— У тебя язык-то, Георгий Макарович, как портки на заборе, треплется… Откуль ты слышать мог чего, если ветер такой страшенный дул?
Но хотя и озадачился этим вопросом Георгий Макарович, и примолк сконфуженно — действительно ведь, ревел ветер, разве слово какое расслышишь? — но нашелся еще один свидетель, городской охотник, который тоже видел пролетающую в курятнике бабу, которая очень забористо материлась при этом.
Самое же удивительное, что и на самоходках матерщину слышали, и в поселке, до которого и по прямой меньше пяти километров не выходило.

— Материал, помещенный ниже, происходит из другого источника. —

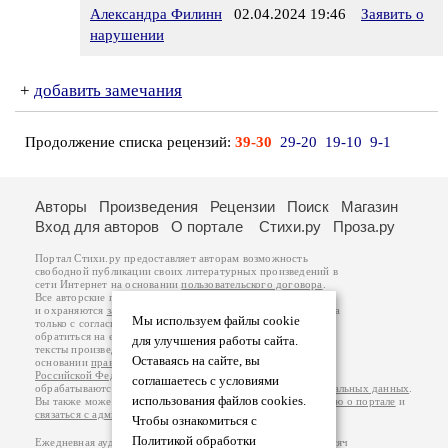
Александра Филинн
02.04.2024 19:46
Заявить о
нарушении
+
добавить замечания
Продолжение списка рецензий:
39-30
29-20
19-10
9-1
Авторы
Произведения
Рецензии
Поиск
Магазин
Вход для авторов
О портале
Стихи.ру
Проза.ру
Портал Стихи.ру предоставляет авторам возможность
свободной публикации своих литературных произведений в
сети Интернет на основании
пользовательского договора
.
Все авторские права на произведения принадлежат авторам
и охраняются
законом
. Перепечатка произведений возможна
Мы используем файлы cookie
только с согласия его автора, к которому вы можете
обратиться на его авторской странице. Ответственность за
для улучшения работы сайта.
тексты произведений авторы несут самостоятельно на
Оставаясь на сайте, вы
основании
правил публикации
и
законодательства
Российской Федерации
. Данные пользователей
соглашаетесь с условиями
обрабатываются на основании
Политики обработки персональных данных
.
использования файлов cookies.
Вы также можете посмотреть более подробную
информацию о портале
и
связаться с администрацией
.
Чтобы ознакомиться с
Политикой обработки
Ежедневная аудитория портала Стихи.ру – порядка 200 тысяч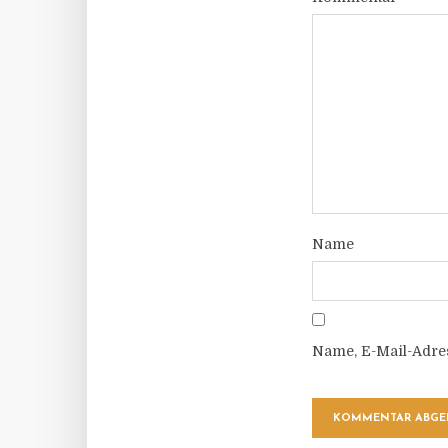
Name
Name, E-Mail-Adre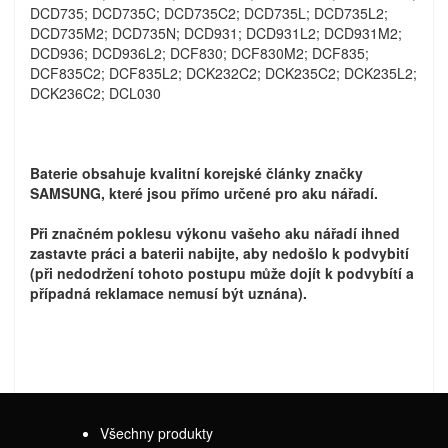
DCD735; DCD735C; DCD735C2; DCD735L; DCD735L2;
DCD735M2; DCD735N; DCD931; DCD931L2; DCD931M2;
DCD936; DCD936L2; DCF830; DCF830M2; DCF835;
DCF835C2; DCF835L2; DCK232C2; DCK235C2; DCK235L2;
DCK236C2; DCL030
Baterie obsahuje kvalitní korejské články značky
SAMSUNG, které jsou přímo určené pro aku nářadí.
Při značném poklesu výkonu vašeho aku nářadí ihned
zastavte práci a baterii nabijte, aby nedošlo k podvybití
(při nedodržení tohoto postupu může dojít k podvybítí a
případná reklamace nemusí být uznána).
Všechny produkty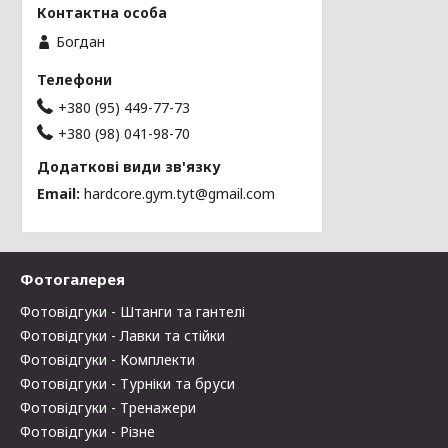
Богдан
+380 (95) 449-77-73
+380 (98) 041-98-70
Email
hardcore.gym.tyt@gmail.com
Фотогалерея
Фотовідгуки - Штанги та гантелі
Фотовідгуки - Лавки та стійки
Фотовідгуки - Комплекти
Фотовідгуки - Турніки та бруси
Фотовідгуки - Тренажери
Фотовідгуки - Різне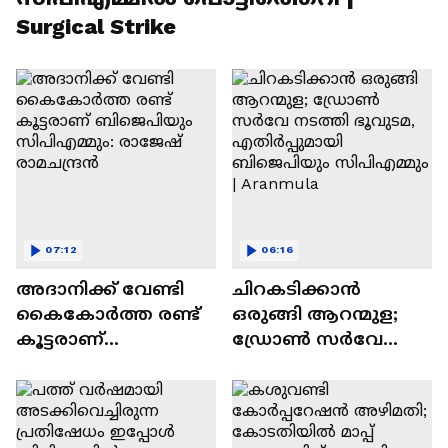
Surgical Strike
07:12
06:16
അദാനിക്ക് വേണ്ടി
ചിറകടിക്കാൻ
കൈകോർത്ത രണ്ട്
ഒരുങ്ങി ആറന്മുള;
കൂട്ടരാണ്
ഡ്രോൺ സർവേ
ബിജെപിയും
നടത്തി ഭൂവുടമ,
സിപിഎമ്മും: രാജേഷ്
എതിർപ്പുമായി
രാമചന്ദ്രൻ
ബിജെപിയും
സിപിഎമ്മും |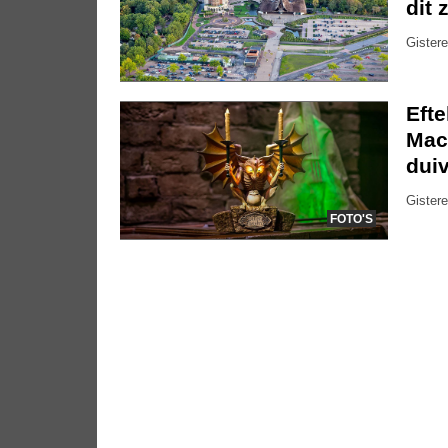
dit 
Gistere
Eft
Mac
dui
Gistere
FOTO'S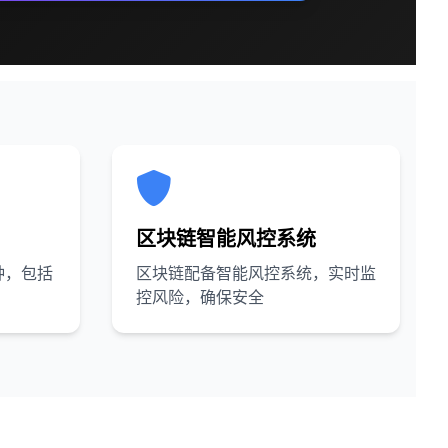
区块链智能风控系统
种，包括
区块链配备智能风控系统，实时监
控风险，确保安全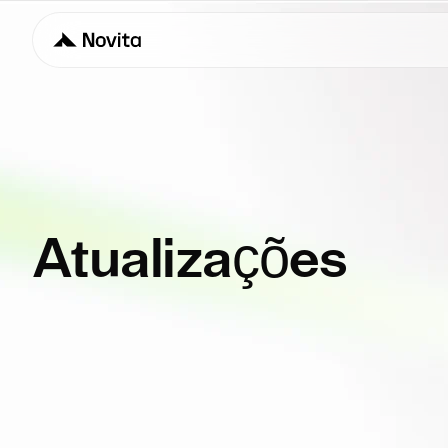
Atualizações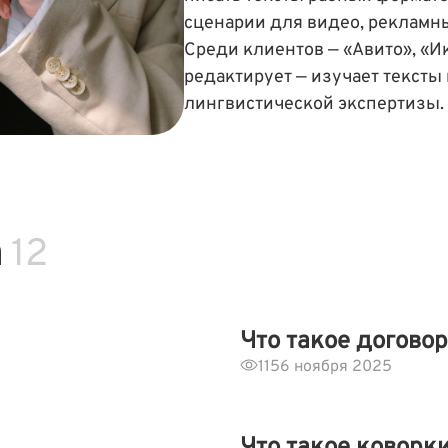
сценарии для видео, рекламн
Среди клиентов — «Авито», «Ик
редактирует — изучает тексты
лингвистической экспертизы.
а
12
Что такое догово
115
6 ноября 2025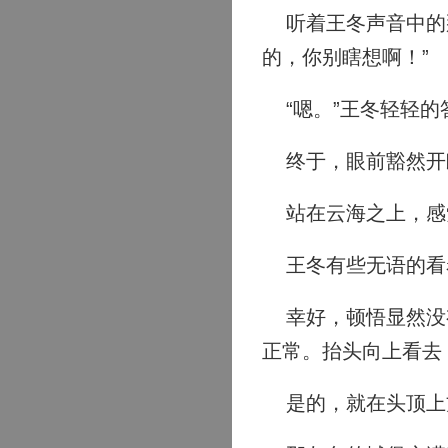
听着王冬声音中的那
的，你别瞎想啊！”
“嗯。”王冬轻轻的
终于，眼前豁然开
站在云海之上，感
王冬有些无语的看
幸好，顿悟显然没有
正常。抬头向上看去
是的，就在头顶上方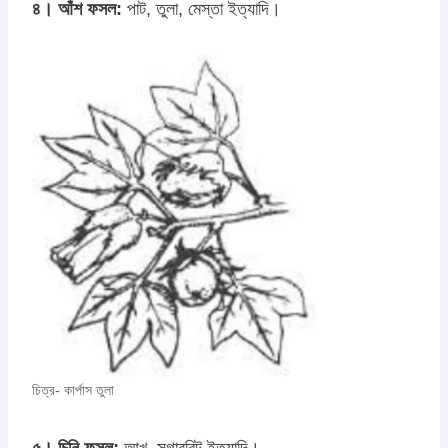
৪। আঁশ ফসল:
পাট, তুলা, মেস্তা ইত্যাদি।
চিত্র- কার্পাস তুলা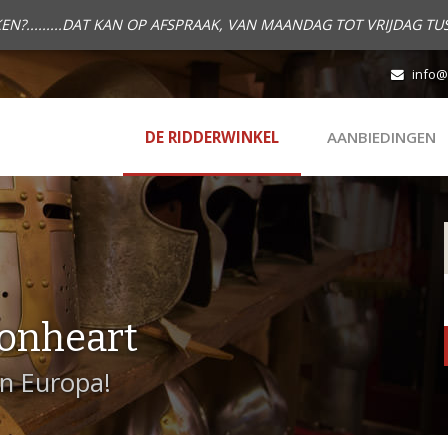
.........DAT KAN OP AFSPRAAK, VAN MAANDAG TOT VRIJDAG TUS
info@
DE RIDDERWINKEL
AANBIEDINGEN
onheart
in Europa!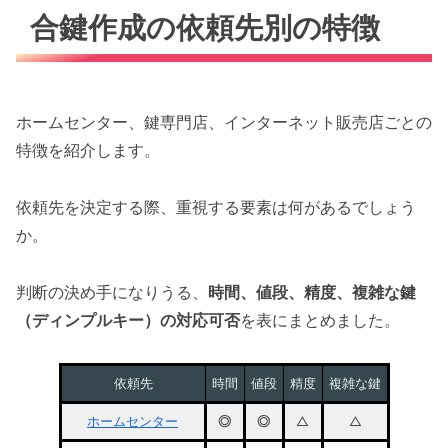
合鍵作成の依頼先別の特徴
ホームセンター、鍵専門店、インターネット販売店ごとの
特徴を紹介します。
依頼先を決定する際、重視する要素は何があるでしょう
か。
判断の決め手になりうる、
時間、値段、精度、複雑な鍵
（ディンプルキー）の対応可否
を表にまとめました。
依頼先
時間
値段
精度
複雑な鍵
ホームセンター
◎
◎
△
△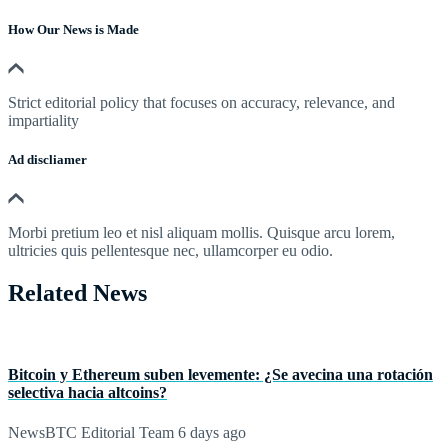
How Our News is Made
Strict editorial policy that focuses on accuracy, relevance, and
impartiality
Ad discliamer
Morbi pretium leo et nisl aliquam mollis. Quisque arcu lorem,
ultricies quis pellentesque nec, ullamcorper eu odio.
Related News
Bitcoin y Ethereum suben levemente: ¿Se avecina una rotación
selectiva hacia altcoins?
NewsBTC Editorial Team
6 days ago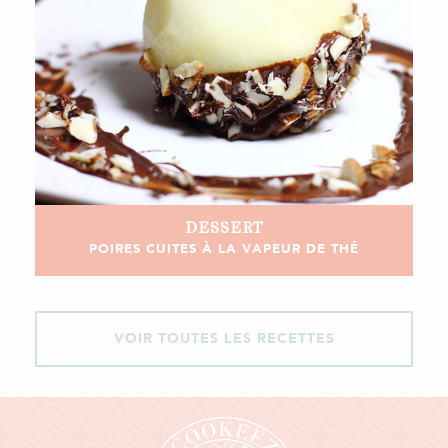
DESSERT
POIRES CUITES À LA VAPEUR DE THÉ
VOIR TOUTES LES RECETTES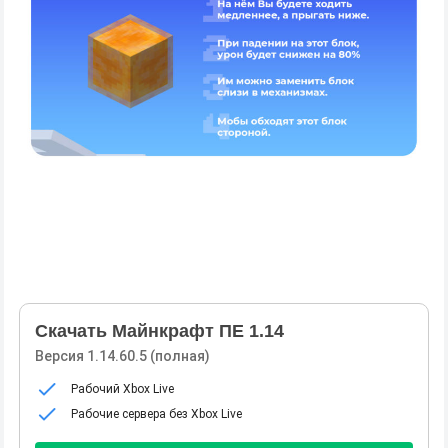
Скачать Майнкрафт ПЕ 1.14
Версия 1.14.60.5 (полная)
Рабочий Xbox Live
Рабочие сервера без Xbox Live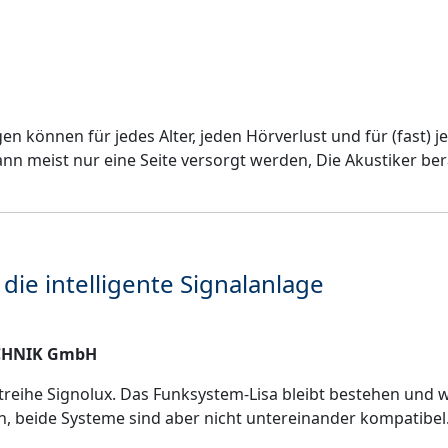
en können für jedes Alter, jeden Hörverlust und für (fas
nn meist nur eine Seite versorgt werden, Die Akustiker b
die intelligente Signalanlage
HNIK GmbH
eihe Signolux. Das Funksystem-Lisa bleibt bestehen und w
 beide Systeme sind aber nicht untereinander kompatibel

И никто уже и не осуждал бабку Толю в поселке за то, что ей, видите ли, сам Господь Бог
И в тую-то ночь времени уже не теряли
Вот я выточу, выточу саблю вострую
Да разрежу твою белу-то грудь…
Посмотрю на ретиво сердце
Не белее оно черного бархату…
Тоскливо, как шум метельного ветра, как вой голодных волков, звучал над колыбелью голос.
Под эти песни и засыпал Савушкин, а во сне вставал и в одной рубашоночке выходил за хлевы, где бродила по весенней земле огородов старуха с крысиной мордой, сеяла по грядам полынь.
Иногда во сне Савушкин забирался совсем далеко, в темную, глухую чащобу.
Кикиморы в лесу ухали, длилась и не кончалась протухшая комарами жаркая летняя ночь и — издалека было слышно! — страшно кричал на погосте младенец-мертвец — мучил его врастающий в тело ноготь.
От этого страшного крика и просыпался Савушкин.
Просыпался в своей колыбельке, весь мокрый, перепачканный сырой осенней землей…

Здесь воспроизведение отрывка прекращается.